Problem requirements:
Within the entries below, please return exactly the lines from the one with "List each element's" through the one with "Page size: 1500x1125.", leaving out any pictures.

Source information:
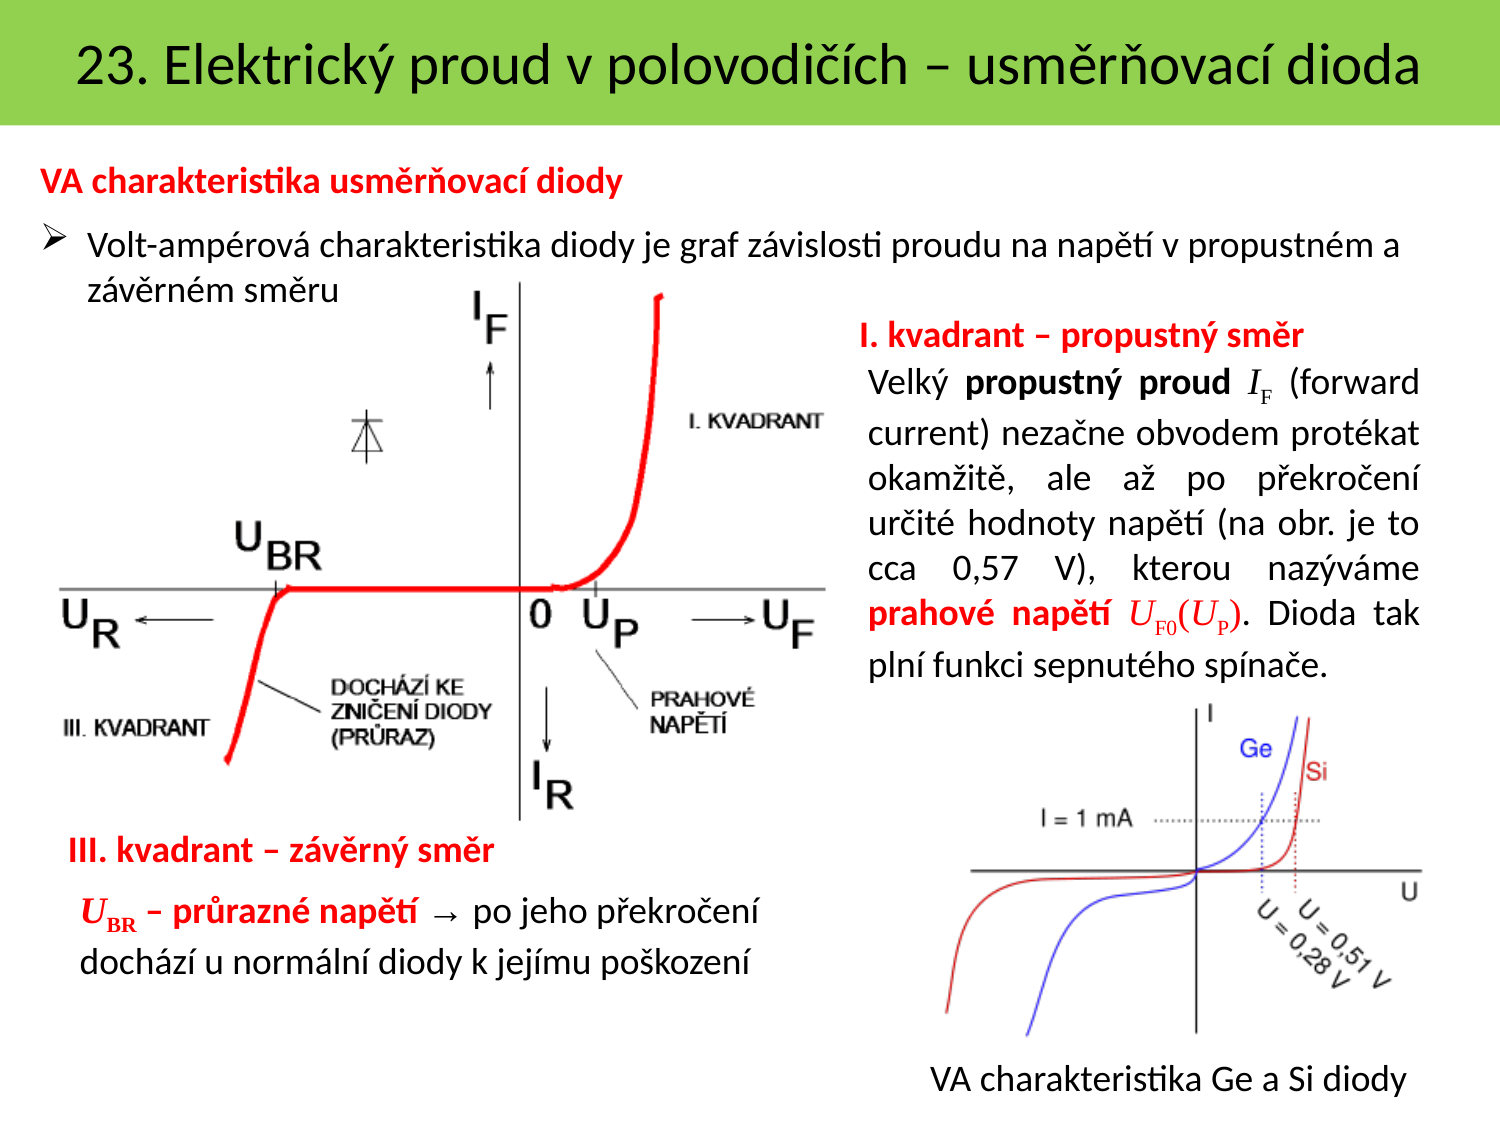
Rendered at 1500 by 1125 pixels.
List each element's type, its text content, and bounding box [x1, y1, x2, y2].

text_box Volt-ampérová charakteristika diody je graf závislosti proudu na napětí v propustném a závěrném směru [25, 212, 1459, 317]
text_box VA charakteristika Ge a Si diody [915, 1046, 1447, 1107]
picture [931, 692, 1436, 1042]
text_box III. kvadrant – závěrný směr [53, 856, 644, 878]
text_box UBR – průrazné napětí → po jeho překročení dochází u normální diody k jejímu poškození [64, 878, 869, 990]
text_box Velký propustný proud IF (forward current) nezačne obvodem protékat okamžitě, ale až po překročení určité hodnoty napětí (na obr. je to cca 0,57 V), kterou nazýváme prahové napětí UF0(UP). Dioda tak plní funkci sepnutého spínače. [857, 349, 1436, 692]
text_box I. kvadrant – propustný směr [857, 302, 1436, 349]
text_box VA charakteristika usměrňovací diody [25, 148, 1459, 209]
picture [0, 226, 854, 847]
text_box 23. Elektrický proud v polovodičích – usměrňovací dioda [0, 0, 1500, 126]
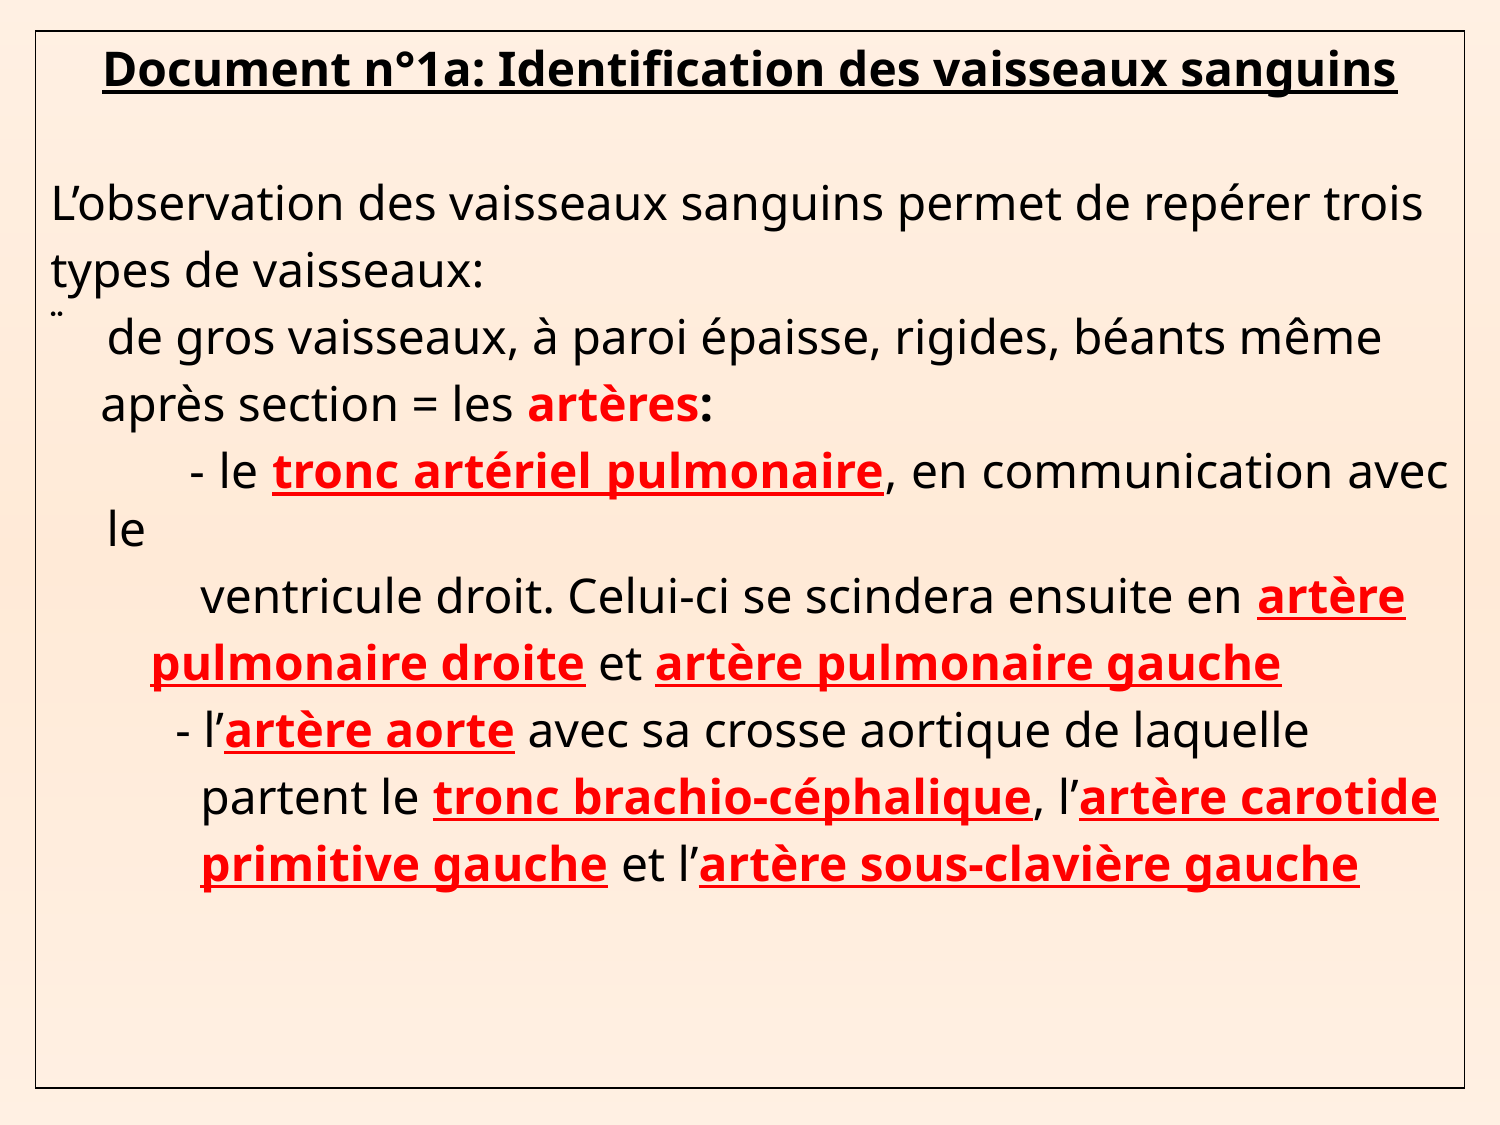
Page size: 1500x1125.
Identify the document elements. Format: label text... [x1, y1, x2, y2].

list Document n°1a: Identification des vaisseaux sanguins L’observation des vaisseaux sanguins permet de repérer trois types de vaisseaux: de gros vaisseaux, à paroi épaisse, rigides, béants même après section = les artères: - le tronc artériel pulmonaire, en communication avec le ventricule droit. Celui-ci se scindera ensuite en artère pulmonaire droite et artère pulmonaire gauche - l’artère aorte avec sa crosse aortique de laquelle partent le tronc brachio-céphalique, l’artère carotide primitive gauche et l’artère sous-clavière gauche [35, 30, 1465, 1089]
--
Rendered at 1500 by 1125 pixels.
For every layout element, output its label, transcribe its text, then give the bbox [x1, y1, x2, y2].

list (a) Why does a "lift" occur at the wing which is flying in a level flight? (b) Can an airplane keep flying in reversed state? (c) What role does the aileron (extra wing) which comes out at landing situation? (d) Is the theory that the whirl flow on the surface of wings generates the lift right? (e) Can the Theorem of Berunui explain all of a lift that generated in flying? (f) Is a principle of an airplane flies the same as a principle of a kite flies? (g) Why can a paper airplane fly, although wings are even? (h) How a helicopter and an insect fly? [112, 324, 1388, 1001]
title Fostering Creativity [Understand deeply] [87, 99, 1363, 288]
==
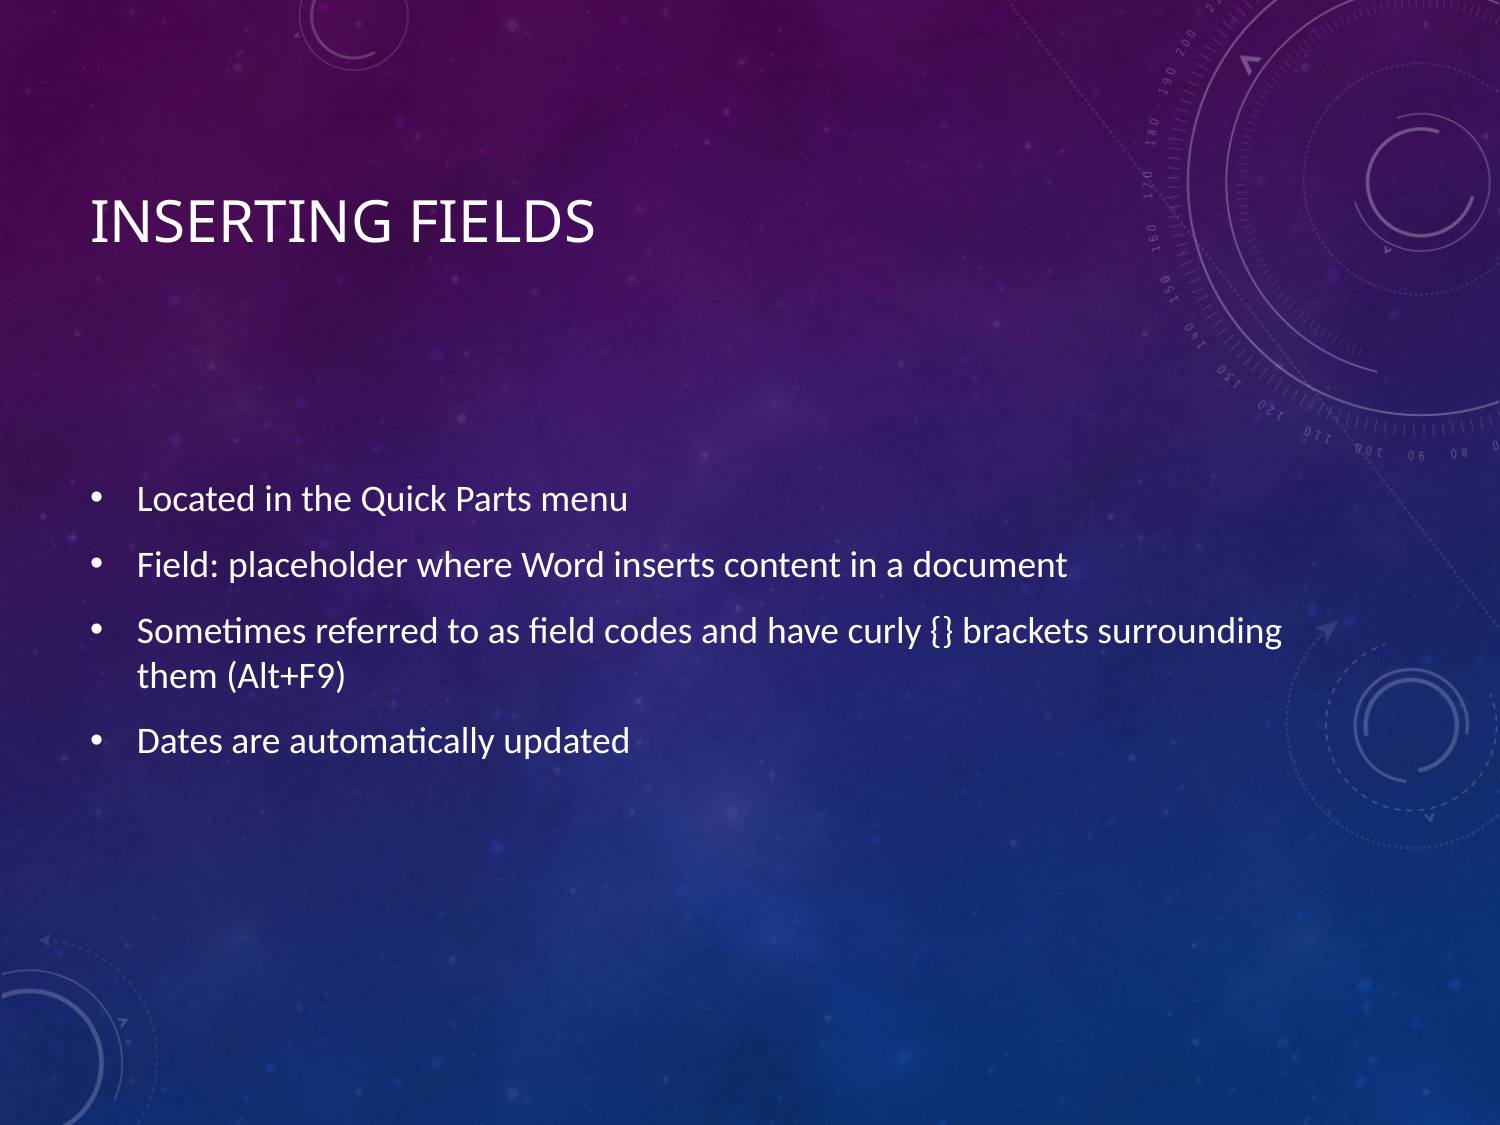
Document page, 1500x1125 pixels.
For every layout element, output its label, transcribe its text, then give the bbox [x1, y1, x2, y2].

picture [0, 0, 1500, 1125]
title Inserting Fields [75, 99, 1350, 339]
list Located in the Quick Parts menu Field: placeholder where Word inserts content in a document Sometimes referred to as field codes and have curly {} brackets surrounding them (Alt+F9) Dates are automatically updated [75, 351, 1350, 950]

Solution to this problem:
List each element's type, its text content, and bounding box [x1, y1, x2, y2].

text_box Volt-ampérová charakteristika diody je graf závislosti proudu na napětí v propustném a závěrném směru [25, 212, 1459, 317]
text_box VA charakteristika Ge a Si diody [915, 1046, 1447, 1107]
picture [931, 692, 1436, 1042]
text_box III. kvadrant – závěrný směr [53, 856, 644, 878]
text_box UBR – průrazné napětí → po jeho překročení dochází u normální diody k jejímu poškození [64, 878, 869, 990]
text_box Velký propustný proud IF (forward current) nezačne obvodem protékat okamžitě, ale až po překročení určité hodnoty napětí (na obr. je to cca 0,57 V), kterou nazýváme prahové napětí UF0(UP). Dioda tak plní funkci sepnutého spínače. [857, 349, 1436, 692]
text_box I. kvadrant – propustný směr [857, 302, 1436, 349]
text_box VA charakteristika usměrňovací diody [25, 148, 1459, 209]
picture [0, 226, 854, 847]
text_box 23. Elektrický proud v polovodičích – usměrňovací dioda [0, 0, 1500, 126]
Page size: 1500x1125.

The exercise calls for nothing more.